Growing in up Wynnewood, Pa., Yankelev always knew that she wanted to look at the origins and science of hatred.

Her personal story inspired her to pursue an academic path that might allow her to make some big strides toward her own healing.

Through her major, the biological basis of behavior in the College of Arts and Sciences, Yankelev hopes to gain a clearer understanding of her life by tracing back the chain of events that might explain her father’s decision-making process and actions.

Growing up in Soviet Lithuania as the oldest son of Holocaust survivors, her father’s tumultuous upbringing involved two hurried immigrations, first to Poland and then to Israel. In his mid-20s, he came to the United States to study at the Juilliard School.

Learning of her family’s history, she could see how the environment he grew up in affected him as a person and how it made a substantial impact on the way he interacted with his wife and children.

When Yankelev was in fourth grade, her father left. 

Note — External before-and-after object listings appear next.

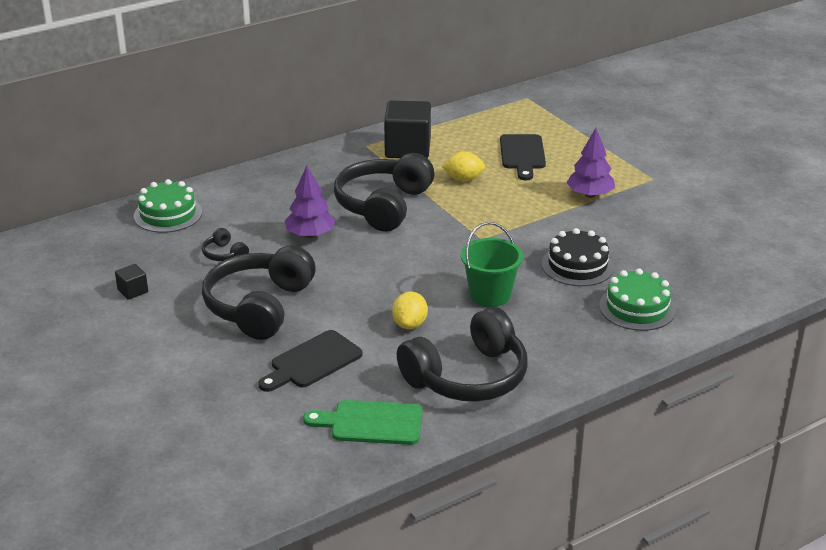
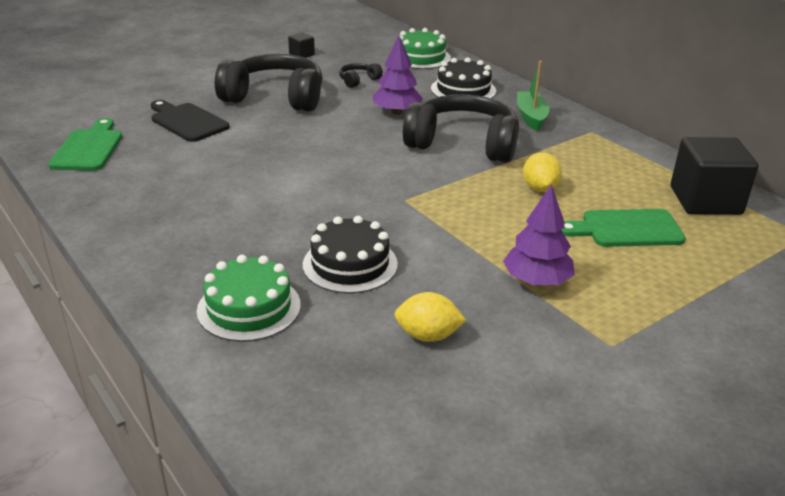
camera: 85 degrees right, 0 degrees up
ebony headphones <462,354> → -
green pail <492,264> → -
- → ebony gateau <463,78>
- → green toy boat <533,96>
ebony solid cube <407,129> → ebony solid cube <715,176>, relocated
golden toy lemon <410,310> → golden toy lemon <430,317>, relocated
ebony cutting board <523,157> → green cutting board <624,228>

“What I want to study is the inheritance of addiction and the effects of substance abuse on behavior and relationships -– and whether or not a behavior that is learned, based on systematic oppression, can be passed on,” says Yankelev.

Yankelev credits Penn’s interdisciplinary and research opportunities for undergraduates as another key factor in decision to come to the University.

“I loved how the academic programs were so strong, that, if I decided to change the direction of my studies, I couldn’t go wrong,” she says.

“I fell in love with the campus and the atmosphere when I visited. I just saw myself as a student here,” Yankelev explains. “I feel like Penn has a lot of answers for me.”